California farm worker union marching to the French Laundry after Newsom vetoes labor bill
Gov. Gavin Newsom on Wednesday vetoed a bill that would have allowed farm workers to vote by mail in union elections, a change the United Farm Workers pressed for after the U.S. Supreme Court earlier this year dealt a setback to its organizing practices.
Assembly Bill 616 would have allowed agricultural workers to select their collective bargaining representative through a ballot card election by voting at a physical location or mail or dropping off a ballot to the Agricultural Labor Relations Board office.
The UFW, which supported Newsom over the past several months has fought the campaign to recall him from office, had been a planning a 260-mile march this week from Tulare County to Sacramento to advocate for the bill. The march commemorates the 1968 march labor icon Cesar Chavez carried to highlight the plight of farm workers at that time.
Instead, UFW issued a statement over Twitter saying it would redirect the march to the French Laundry restaurant in Napa County, a reference to the pricey meal Newsom had with lobbyists as he asked other Californians to avoid mixed groups and indoor settings during the coronavirus pandemic.
"Workers are now marching towards the French Laundry, hoping to finally meet with the Governor," the message read.
In a veto message, Newsom said the bill contained "various inconsistencies and procedural issues related to the collection and review of ballot cards."
"Significant changes to California's well-defined agricultural labor laws must be carefully crafted to ensure that both agricultural workers' intent to be represented and the right to collectively bargain is protected, and the state can faithfully enforce those fundamental rights," he said.
He wrote that he would direct his administration's labor agency to "work collaboratively with the Agricultural Labor Relations Board and all relevant stakeholders to develop new policies for legislative consideration to address this issue."
The Supreme Court in June handed down a decision that set back UFW's organizing efforts by striking down a 50-year-old California law that had allowed its representatives to enter farms during nonworking hours, finding it infringed on farmers' property rights.
California Farm Bureau President Jamie Johansson applauded Newsom's decision to veto the bill.
"The California Farm Bureau is proud of our farmers, ranchers and farm workers who stood up and spoke out against AB 616 and the threat it represented for the rights of agricultural employees to be free of undue fear and intimidation," Johansson said. "The firm action taken today by Gov.

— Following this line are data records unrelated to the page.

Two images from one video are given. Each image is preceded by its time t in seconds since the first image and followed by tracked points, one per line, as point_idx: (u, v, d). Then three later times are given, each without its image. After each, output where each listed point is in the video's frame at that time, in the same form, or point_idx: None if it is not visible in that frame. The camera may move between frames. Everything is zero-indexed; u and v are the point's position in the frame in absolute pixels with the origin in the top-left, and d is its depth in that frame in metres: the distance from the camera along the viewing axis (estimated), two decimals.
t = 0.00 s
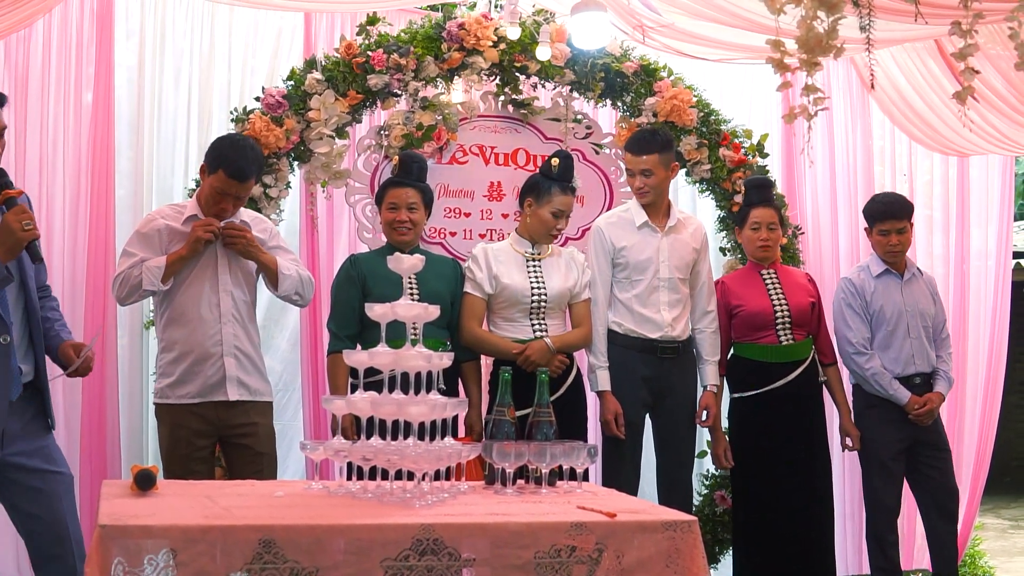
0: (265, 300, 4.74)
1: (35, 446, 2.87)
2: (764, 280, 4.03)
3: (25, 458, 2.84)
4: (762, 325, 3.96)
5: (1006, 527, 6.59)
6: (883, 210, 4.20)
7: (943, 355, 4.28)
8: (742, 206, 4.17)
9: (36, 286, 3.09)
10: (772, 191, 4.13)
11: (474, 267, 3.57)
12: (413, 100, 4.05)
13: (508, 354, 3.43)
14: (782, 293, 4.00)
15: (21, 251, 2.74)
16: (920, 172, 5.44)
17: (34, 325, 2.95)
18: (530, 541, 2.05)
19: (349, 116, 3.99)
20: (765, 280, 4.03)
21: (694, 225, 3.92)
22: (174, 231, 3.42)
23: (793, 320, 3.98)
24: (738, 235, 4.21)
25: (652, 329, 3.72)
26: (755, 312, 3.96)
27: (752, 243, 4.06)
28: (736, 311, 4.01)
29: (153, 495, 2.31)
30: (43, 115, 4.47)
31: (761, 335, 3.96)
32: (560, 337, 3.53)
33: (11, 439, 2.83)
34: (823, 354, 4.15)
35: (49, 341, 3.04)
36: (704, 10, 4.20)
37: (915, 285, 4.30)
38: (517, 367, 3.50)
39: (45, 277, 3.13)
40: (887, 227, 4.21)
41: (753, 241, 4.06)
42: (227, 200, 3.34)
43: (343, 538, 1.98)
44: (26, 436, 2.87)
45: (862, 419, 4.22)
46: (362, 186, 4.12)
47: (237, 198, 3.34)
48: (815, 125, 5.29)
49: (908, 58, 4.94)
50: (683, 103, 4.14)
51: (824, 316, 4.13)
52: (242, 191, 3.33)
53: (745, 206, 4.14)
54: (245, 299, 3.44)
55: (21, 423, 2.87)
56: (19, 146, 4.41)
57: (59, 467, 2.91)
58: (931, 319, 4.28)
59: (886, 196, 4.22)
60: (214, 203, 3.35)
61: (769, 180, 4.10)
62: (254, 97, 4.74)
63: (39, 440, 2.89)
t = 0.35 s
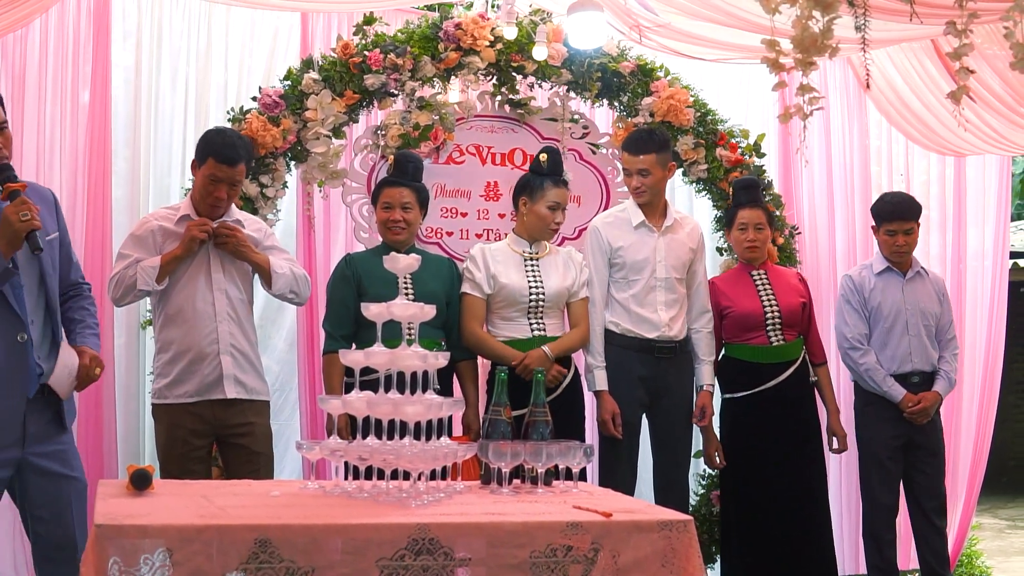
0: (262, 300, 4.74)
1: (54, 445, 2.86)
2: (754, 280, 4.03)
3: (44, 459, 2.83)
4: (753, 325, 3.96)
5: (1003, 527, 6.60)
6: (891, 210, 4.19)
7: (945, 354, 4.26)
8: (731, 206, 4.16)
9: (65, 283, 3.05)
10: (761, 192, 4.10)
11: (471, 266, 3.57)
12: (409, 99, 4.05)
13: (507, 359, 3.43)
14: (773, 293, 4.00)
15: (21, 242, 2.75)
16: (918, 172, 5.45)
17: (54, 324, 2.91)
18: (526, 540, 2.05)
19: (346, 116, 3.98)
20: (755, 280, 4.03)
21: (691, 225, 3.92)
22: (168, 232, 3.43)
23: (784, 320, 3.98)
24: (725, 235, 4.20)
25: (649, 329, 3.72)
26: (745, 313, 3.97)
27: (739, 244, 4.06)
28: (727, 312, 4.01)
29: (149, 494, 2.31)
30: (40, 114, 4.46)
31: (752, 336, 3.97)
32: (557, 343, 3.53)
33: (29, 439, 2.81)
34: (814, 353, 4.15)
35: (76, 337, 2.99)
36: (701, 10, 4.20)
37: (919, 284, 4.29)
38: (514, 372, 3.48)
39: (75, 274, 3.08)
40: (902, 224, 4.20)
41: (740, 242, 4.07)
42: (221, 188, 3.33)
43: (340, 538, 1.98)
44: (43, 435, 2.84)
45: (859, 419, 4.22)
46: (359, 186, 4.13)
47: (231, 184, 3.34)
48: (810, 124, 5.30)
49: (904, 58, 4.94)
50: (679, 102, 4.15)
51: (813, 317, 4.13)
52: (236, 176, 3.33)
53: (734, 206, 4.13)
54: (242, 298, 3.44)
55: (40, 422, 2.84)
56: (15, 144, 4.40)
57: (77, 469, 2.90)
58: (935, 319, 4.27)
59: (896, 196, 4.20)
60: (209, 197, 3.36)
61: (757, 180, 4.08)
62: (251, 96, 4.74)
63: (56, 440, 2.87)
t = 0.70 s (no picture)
0: (259, 301, 4.73)
1: (73, 444, 2.86)
2: (759, 278, 4.04)
3: (57, 458, 2.83)
4: (758, 323, 3.96)
5: (1001, 527, 6.60)
6: (903, 215, 4.19)
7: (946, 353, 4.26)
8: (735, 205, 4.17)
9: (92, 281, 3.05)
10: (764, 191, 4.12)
11: (470, 267, 3.58)
12: (407, 99, 4.04)
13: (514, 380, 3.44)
14: (777, 291, 4.01)
15: (25, 230, 2.68)
16: (916, 172, 5.45)
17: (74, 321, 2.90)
18: (524, 539, 2.05)
19: (343, 116, 3.98)
20: (759, 278, 4.03)
21: (689, 224, 3.92)
22: (165, 232, 3.43)
23: (788, 319, 3.98)
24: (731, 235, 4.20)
25: (647, 329, 3.72)
26: (749, 311, 3.97)
27: (743, 242, 4.05)
28: (732, 311, 4.01)
29: (147, 494, 2.31)
30: (37, 115, 4.45)
31: (757, 335, 3.97)
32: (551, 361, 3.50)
33: (49, 436, 2.82)
34: (817, 352, 4.15)
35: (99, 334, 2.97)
36: (699, 10, 4.20)
37: (922, 284, 4.29)
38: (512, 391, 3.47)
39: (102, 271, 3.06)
40: (910, 232, 4.21)
41: (744, 240, 4.05)
42: (217, 176, 3.35)
43: (338, 537, 1.98)
44: (61, 434, 2.84)
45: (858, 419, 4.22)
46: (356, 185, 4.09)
47: (226, 171, 3.36)
48: (808, 124, 5.31)
49: (903, 58, 4.93)
50: (677, 102, 4.15)
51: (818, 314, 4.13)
52: (229, 165, 3.36)
53: (738, 205, 4.13)
54: (239, 296, 3.43)
55: (60, 420, 2.84)
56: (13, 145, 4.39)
57: (95, 467, 2.90)
58: (937, 319, 4.27)
59: (907, 201, 4.19)
60: (203, 190, 3.37)
61: (762, 180, 4.09)
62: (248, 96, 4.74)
63: (77, 440, 2.87)
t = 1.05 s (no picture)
0: (258, 300, 4.73)
1: (85, 444, 2.86)
2: (765, 278, 4.03)
3: (68, 458, 2.84)
4: (763, 323, 3.96)
5: (1000, 527, 6.60)
6: (907, 218, 4.19)
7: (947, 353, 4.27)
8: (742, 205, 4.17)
9: (107, 285, 3.05)
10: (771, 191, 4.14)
11: (468, 267, 3.58)
12: (405, 99, 4.04)
13: (514, 382, 3.45)
14: (783, 289, 4.00)
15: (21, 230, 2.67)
16: (914, 172, 5.46)
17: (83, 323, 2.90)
18: (523, 540, 2.05)
19: (342, 116, 3.98)
20: (766, 277, 4.03)
21: (687, 222, 3.93)
22: (162, 231, 3.44)
23: (794, 318, 3.98)
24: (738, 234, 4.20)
25: (646, 328, 3.72)
26: (756, 310, 3.96)
27: (750, 240, 4.06)
28: (738, 310, 4.01)
29: (146, 495, 2.30)
30: (36, 115, 4.45)
31: (763, 334, 3.96)
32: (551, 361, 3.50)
33: (60, 437, 2.82)
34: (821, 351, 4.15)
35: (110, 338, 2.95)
36: (698, 10, 4.20)
37: (923, 284, 4.30)
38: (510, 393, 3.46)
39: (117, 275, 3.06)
40: (911, 235, 4.21)
41: (751, 239, 4.06)
42: (212, 169, 3.36)
43: (337, 537, 1.98)
44: (72, 435, 2.85)
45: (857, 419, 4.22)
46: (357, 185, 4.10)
47: (221, 164, 3.36)
48: (807, 124, 5.31)
49: (901, 58, 4.94)
50: (676, 102, 4.16)
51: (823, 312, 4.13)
52: (223, 157, 3.36)
53: (745, 204, 4.14)
54: (238, 295, 3.44)
55: (72, 420, 2.85)
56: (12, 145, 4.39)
57: (108, 468, 2.90)
58: (939, 319, 4.28)
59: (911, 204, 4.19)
60: (198, 185, 3.37)
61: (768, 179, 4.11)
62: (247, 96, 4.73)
63: (91, 441, 2.88)
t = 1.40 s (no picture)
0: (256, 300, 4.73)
1: (77, 446, 2.85)
2: (770, 279, 4.03)
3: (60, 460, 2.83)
4: (766, 324, 3.95)
5: (998, 527, 6.61)
6: (901, 218, 4.18)
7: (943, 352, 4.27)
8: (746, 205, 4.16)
9: (106, 290, 3.03)
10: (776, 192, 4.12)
11: (464, 265, 3.58)
12: (404, 99, 4.04)
13: (511, 382, 3.44)
14: (787, 292, 3.99)
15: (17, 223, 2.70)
16: (912, 172, 5.46)
17: (74, 325, 2.89)
18: (522, 540, 2.05)
19: (340, 116, 3.98)
20: (770, 278, 4.02)
21: (682, 220, 3.92)
22: (163, 231, 3.43)
23: (797, 320, 3.97)
24: (740, 235, 4.20)
25: (643, 329, 3.72)
26: (759, 311, 3.96)
27: (756, 241, 4.05)
28: (741, 311, 4.00)
29: (145, 494, 2.30)
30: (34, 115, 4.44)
31: (766, 335, 3.96)
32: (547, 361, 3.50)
33: (51, 438, 2.81)
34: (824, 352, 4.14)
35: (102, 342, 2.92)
36: (697, 10, 4.20)
37: (918, 284, 4.31)
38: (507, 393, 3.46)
39: (117, 280, 3.04)
40: (905, 234, 4.21)
41: (756, 239, 4.05)
42: (209, 165, 3.37)
43: (336, 537, 1.98)
44: (63, 437, 2.83)
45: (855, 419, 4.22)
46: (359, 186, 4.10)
47: (218, 160, 3.37)
48: (806, 123, 5.31)
49: (899, 58, 4.96)
50: (674, 102, 4.16)
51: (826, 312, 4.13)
52: (220, 153, 3.38)
53: (750, 205, 4.12)
54: (236, 295, 3.43)
55: (63, 422, 2.83)
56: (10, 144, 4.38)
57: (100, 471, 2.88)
58: (934, 319, 4.28)
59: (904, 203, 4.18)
60: (196, 183, 3.37)
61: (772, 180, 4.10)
62: (245, 96, 4.73)
63: (83, 443, 2.86)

Newsom in vetoing 616 protects the sanctity of the secret ballot election. It means that strong-arm organizing tactics and coercion have no place in California agriculture."
The proposed bill also drew opposition from Senate Republican Leader Scott Wilk who sent Newsom a letter on Sept. 9 urging him to not pass the legislation, arguing that it would violate farmworkers' right to "vote in secret."
Elizabeth Strater, director of strategic campaigns for the labor union, criticized Newsom's decision and likened the bill to popular vote-by-mail laws favored by California Democrats.
"Why shouldn't farmworkers have the same rights when voting in union elections?" she said. "A week ago, voters used many options to save Gov. Newsom from a recall effort. Today, the governor revealed who he is by vetoing AB 616. Farm workers will show him who we are. We're heading to the French Laundry, hoping to finally get that meeting we've so far been denied."
Assemblyman Mark Stone, the bill's author, in a statement, expressed disappointment in Newsom not signing the legislation.
"I hope that the Governor will be open to addressing the concerns that he cited," he said.